You could loop through merged BED intervals from N sorted BED files to get their sequence via a RESTful query to the UCSC Genome Browser.
Pre-merging intervals will give a faster result by reducing the number of queries you make to the UCSC service.
Here's a bash
script to demonstrate this:
#!/bin/bash
GENOME=hg38
while read INTERVAL
do
ELEMENTS=(${INTERVAL//\t/ })
CHROMOSOME=${ELEMENTS[0]}
START=${ELEMENTS[1]}
END=${ELEMENTS[2]}
echo ">${CHROMOSOME}:${START}-${END}"
QUERY="https://api.genome.ucsc.edu/getData/sequence?genome=${GENOME}&chrom=${CHROMOSOME}&start=${START}&end=${END}"
SEQUENCE=`wget -qO- ${QUERY} | jq --raw-output .dna`
echo "${SEQUENCE}"
done < <( bedops --merge file1.bed file2.bed ... fileN.bed )

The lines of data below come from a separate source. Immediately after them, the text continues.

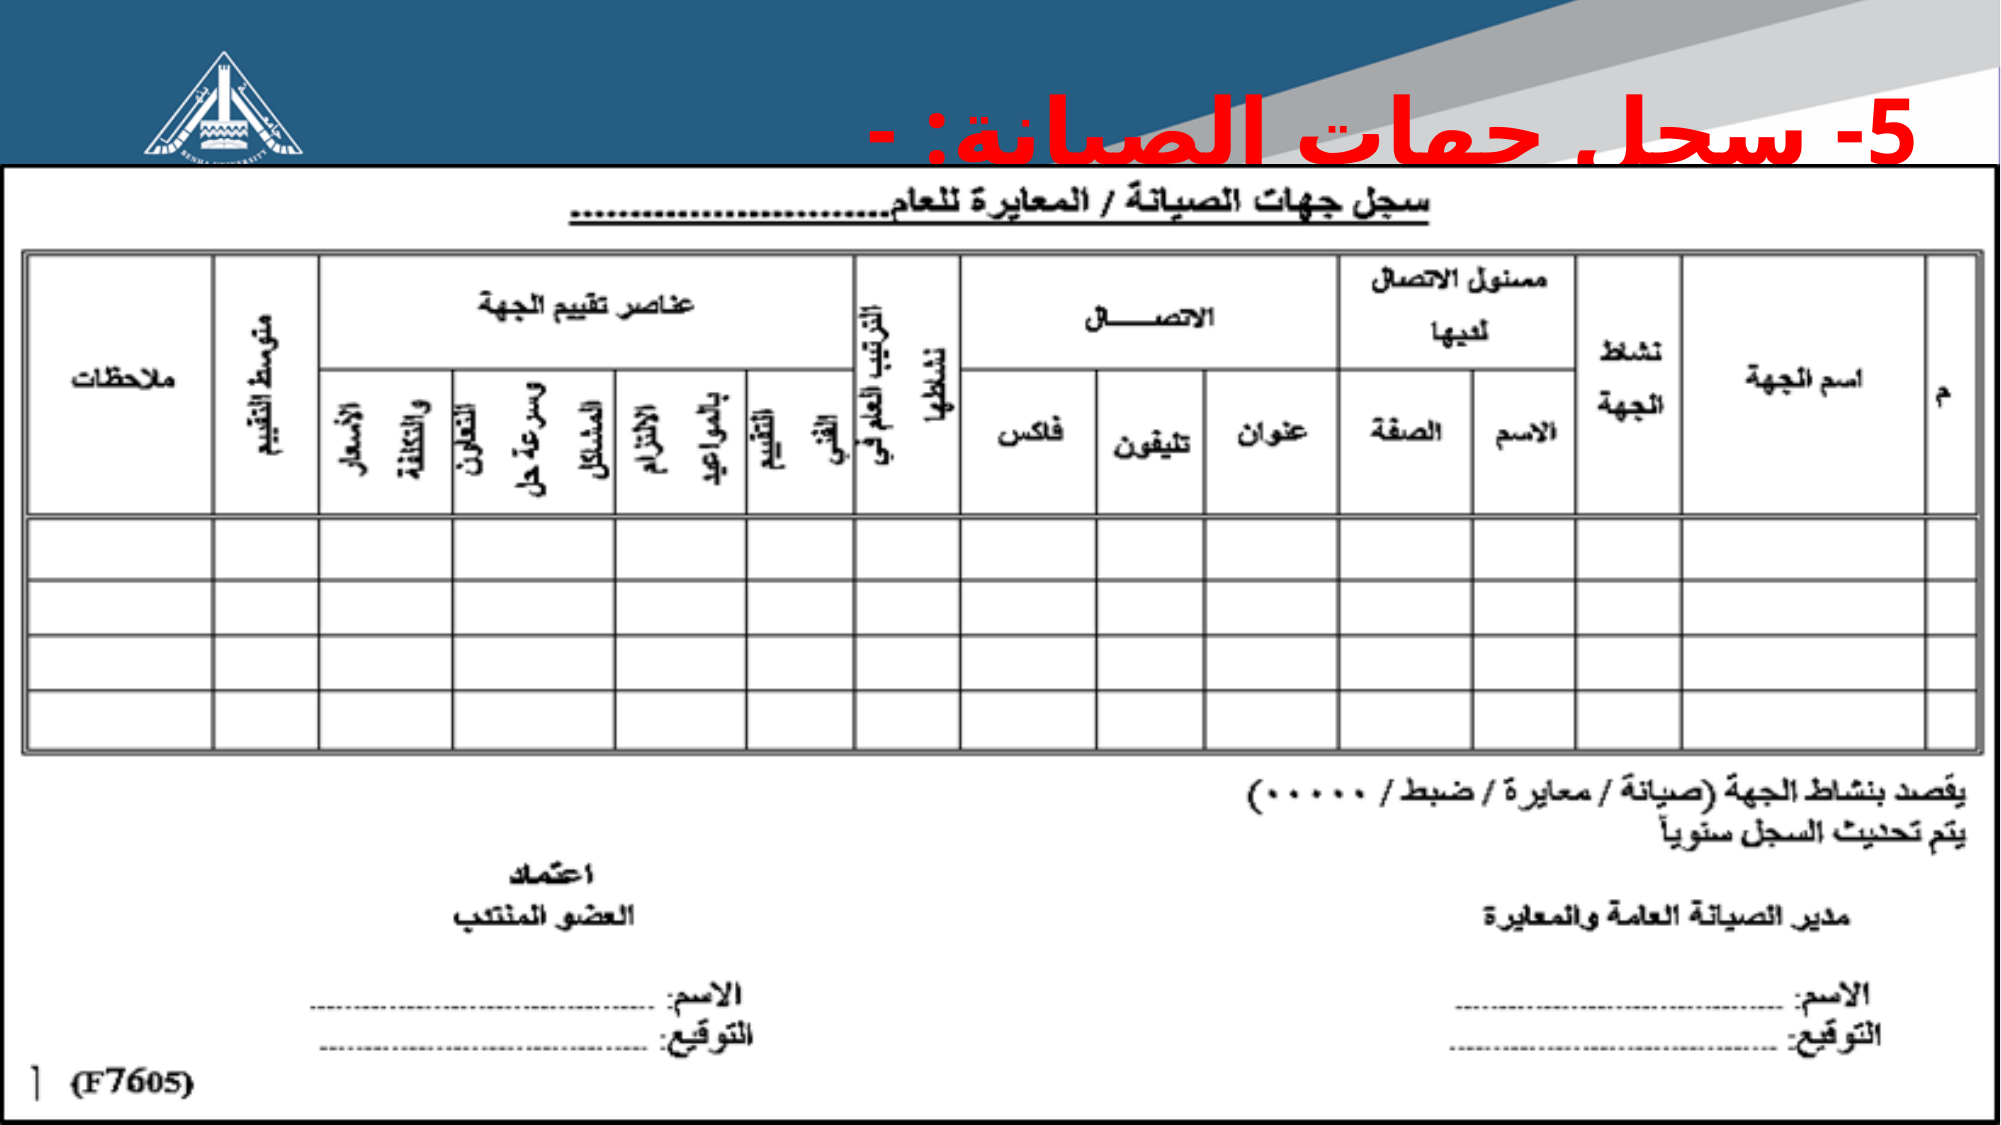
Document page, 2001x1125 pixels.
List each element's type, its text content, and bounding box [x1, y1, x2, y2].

title 5- سجل جهات الصيانة: - [207, 54, 1933, 164]
picture [0, 0, 2001, 1125]
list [0, 164, 2000, 1125]
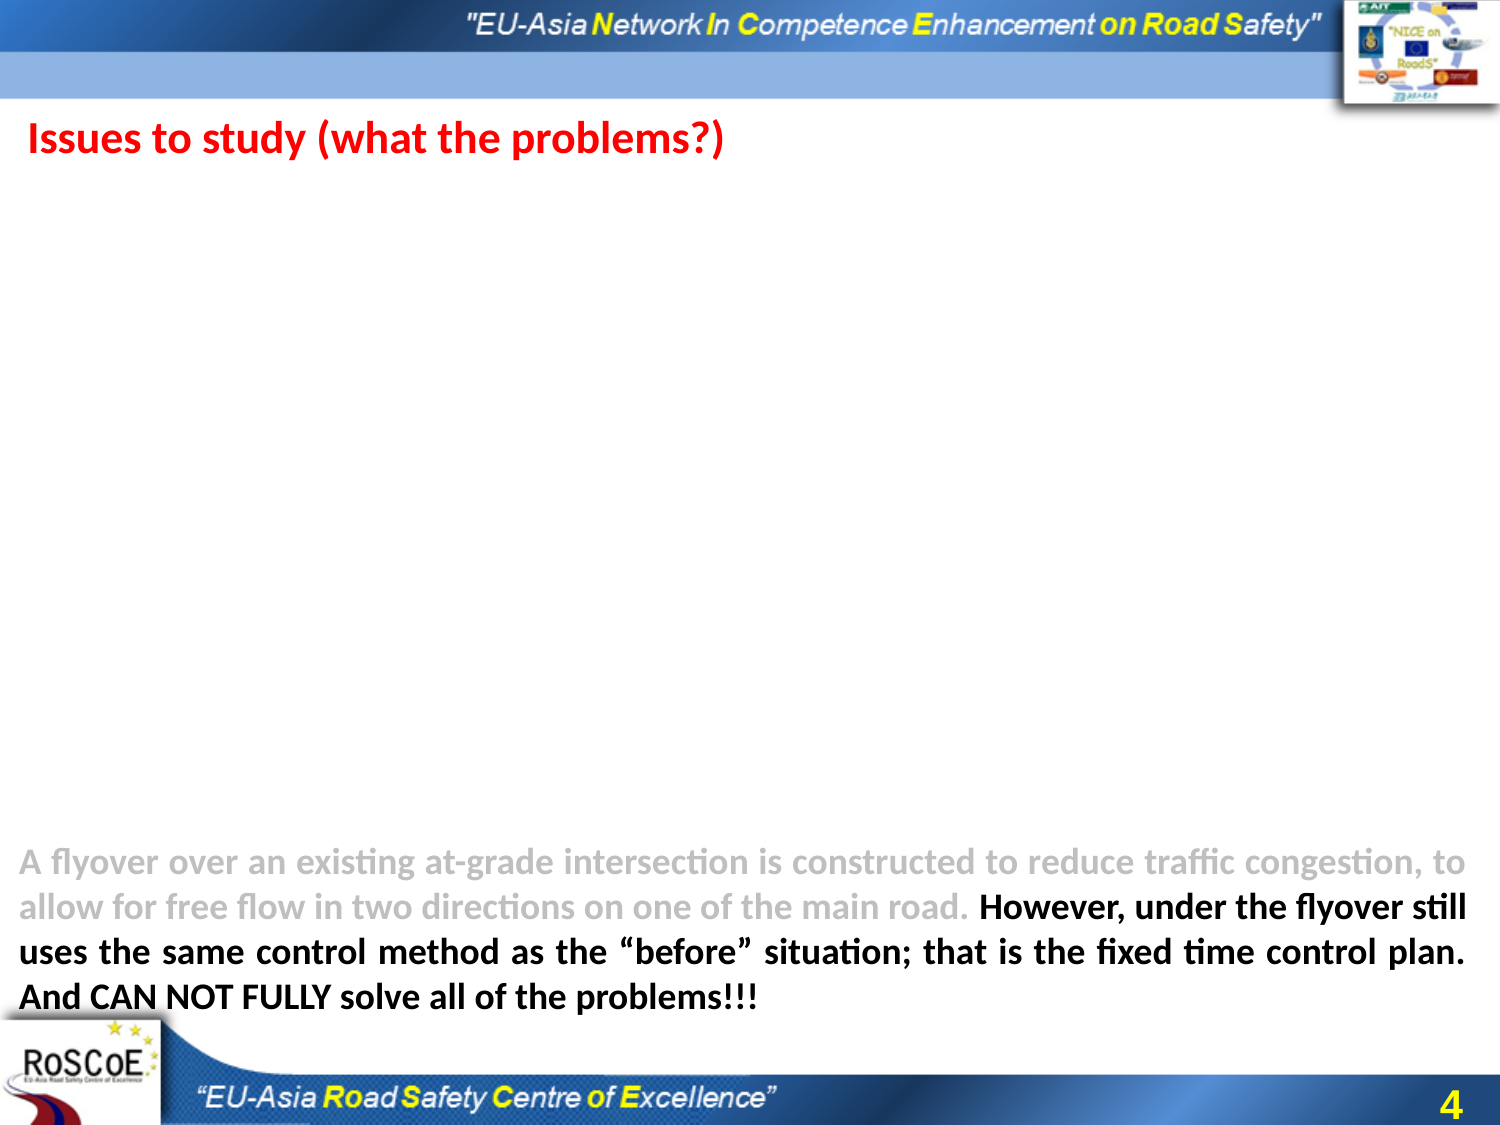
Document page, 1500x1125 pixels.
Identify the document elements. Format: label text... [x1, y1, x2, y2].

text_box [0, 0, 1500, 75]
text_box Issues to study (what the problems?) [12, 100, 741, 171]
slide_number 4 [1281, 1076, 1479, 1125]
text_box A flyover over an existing at-grade intersection is constructed to reduce traffic congestion, to allow for free flow in two directions on one of the main road. However, under the flyover still uses the same control method as the “before” situation; that is the fixed time control plan. And CAN NOT FULLY solve all of the problems!!! [4, 829, 1483, 1024]
picture [0, 75, 1500, 1125]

To run it, just edit file1.bed file2.bed ... fileN.bed
in this script, replacing it with your list of N sorted files.
Also change the value of GENOME
if you are working with another assembly other than hg38
(hg19
, mm10
, etc.).
Then run the script, e.g.:
$ ./query.sh > answer.fa
Your result will be a FASTA-formatted text file called answer.fa
.
Tools needed to make this script work include readily-available packages like wget
, BEDOPS, and jq
:
You can use package managers to install these, if you don't already have them installed.

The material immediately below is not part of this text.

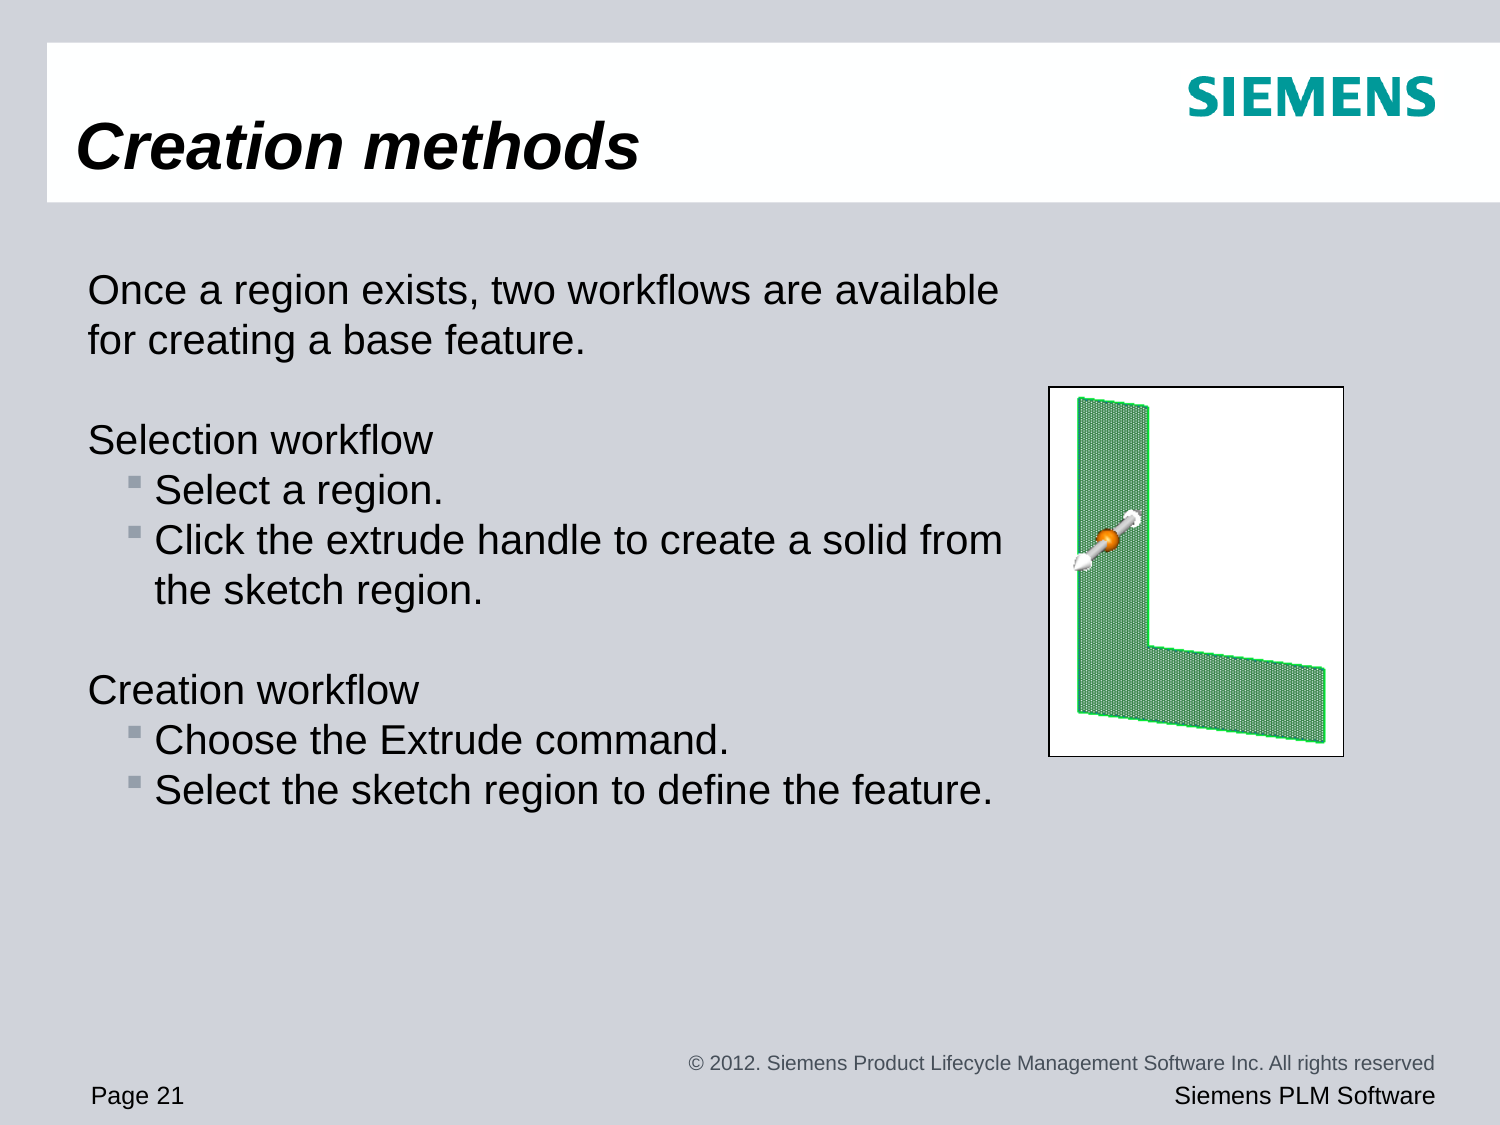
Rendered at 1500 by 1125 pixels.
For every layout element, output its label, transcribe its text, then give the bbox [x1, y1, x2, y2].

Note: If you are in Europe or Asia, you might get a faster result using a UCSC mirror site: https://genome.ucsc.edu/goldenPath/help/api.html#Mirrors
In that case, just modify the https URL in the QUERY
variable in the script, accordingly.
Hi Alex Thank you very much for the detailed answer! I have a question regarding the request to the server - can I request a specific strand from the server? I need to recheck myself, but I think I'll have to specify the strand or I will get the reverse compliment instead of the desired sequence itself.

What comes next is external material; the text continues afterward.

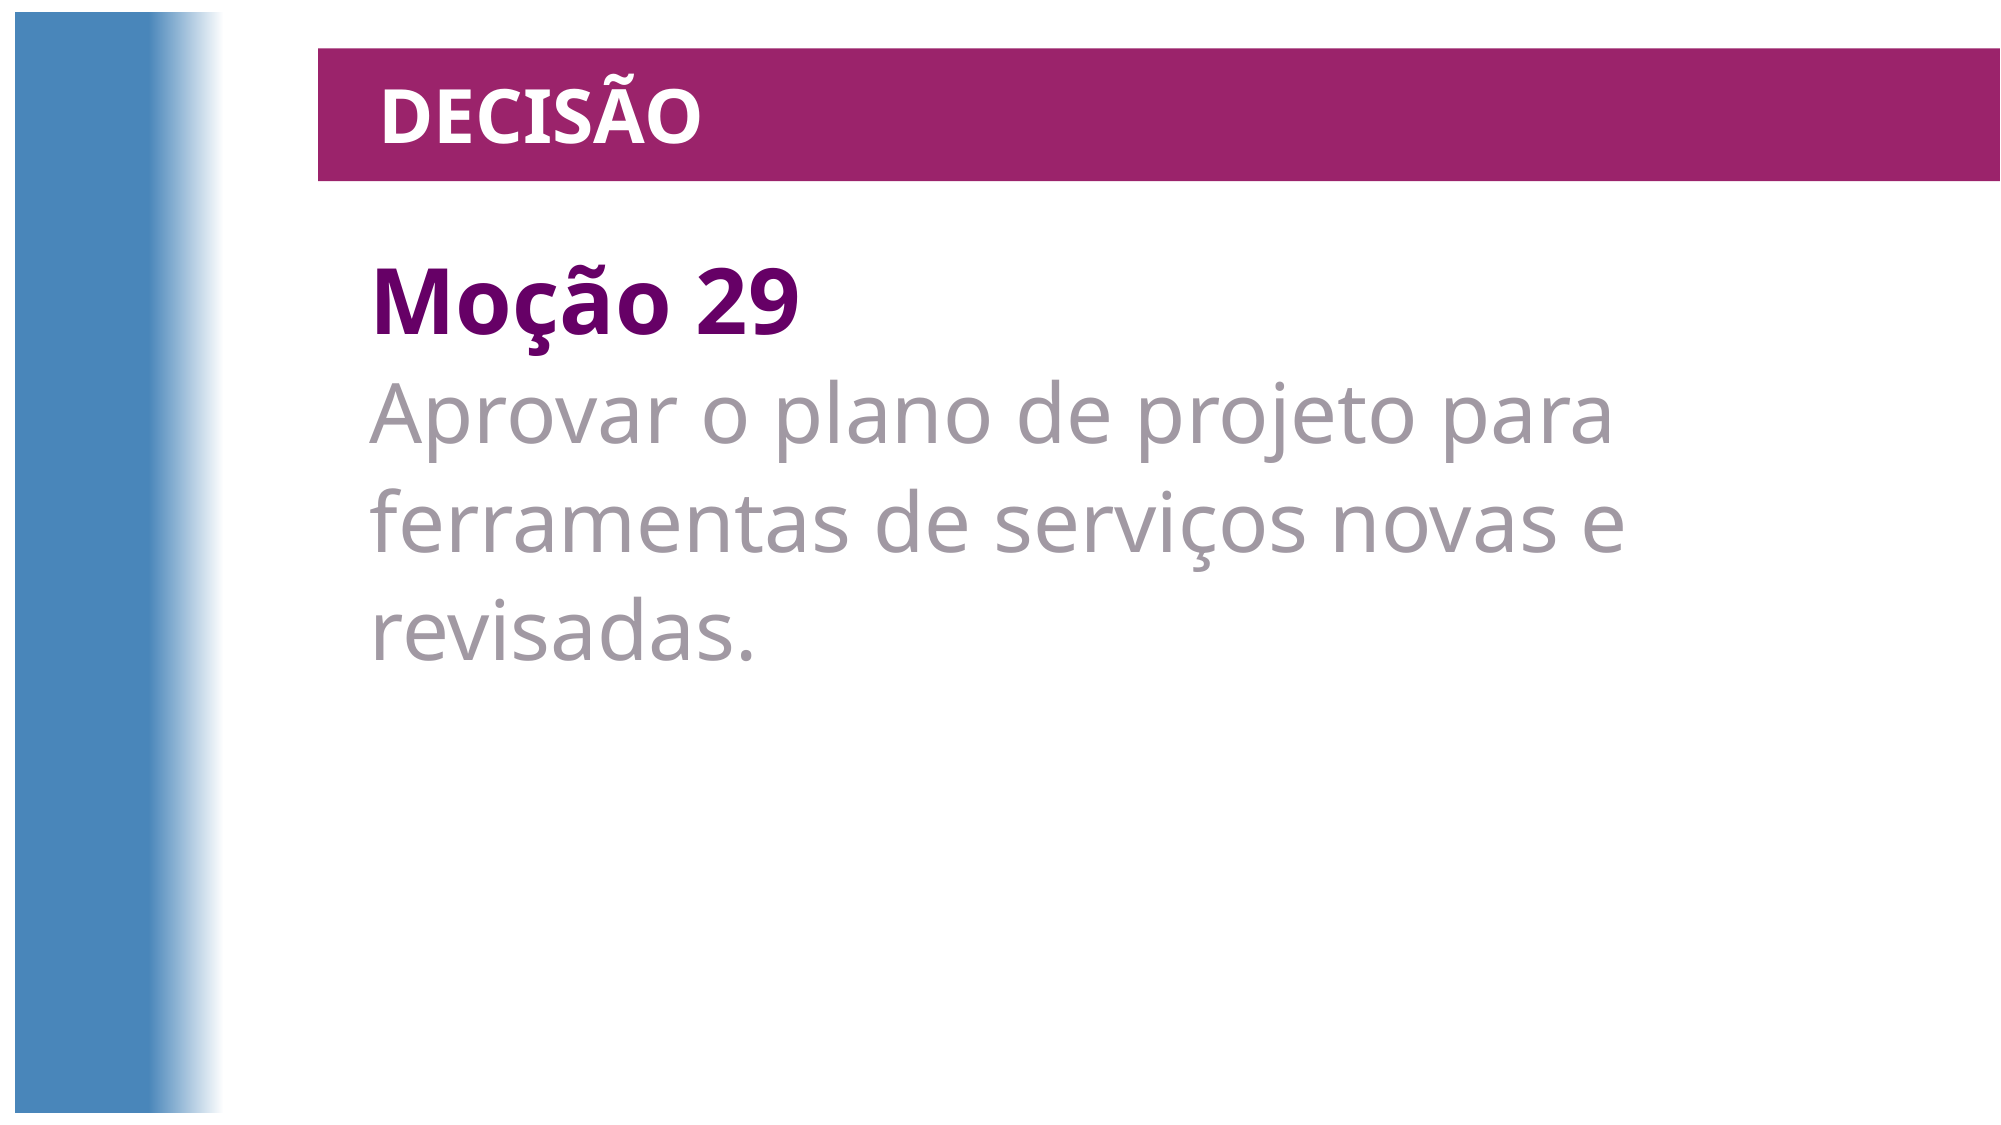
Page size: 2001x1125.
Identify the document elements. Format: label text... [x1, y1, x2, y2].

text_box [317, 47, 2000, 182]
text_box Decisão [363, 61, 1555, 167]
text_box Moção 29 Aprovar o plano de projeto para ferramentas de serviços novas e revisadas. [363, 228, 1964, 476]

By the way, do you have an estimation as for the time it will take do convert a large bulk of files? Thanks again, Niv
You just need to read in the strand information from
INTERVAL
and store it in a variable. In most BED files, the strand will be in the sixth column. Depending on the value of that strand variable (+
or-
, say), you would reverse complement the value ofSEQUENCE
.I've written ~90% of what you have to do. So that you learn something, I'll leave it as an exercise to you to fill in the rest, if you choose to use this script.
I don't know how long it would take to download sequences, but I don't imagine it would be too long. In the long run, it will almost certainly be faster to download sequences in bulk for your genome, and to do queries to locally-stored files, however, unless you are doing one-off work.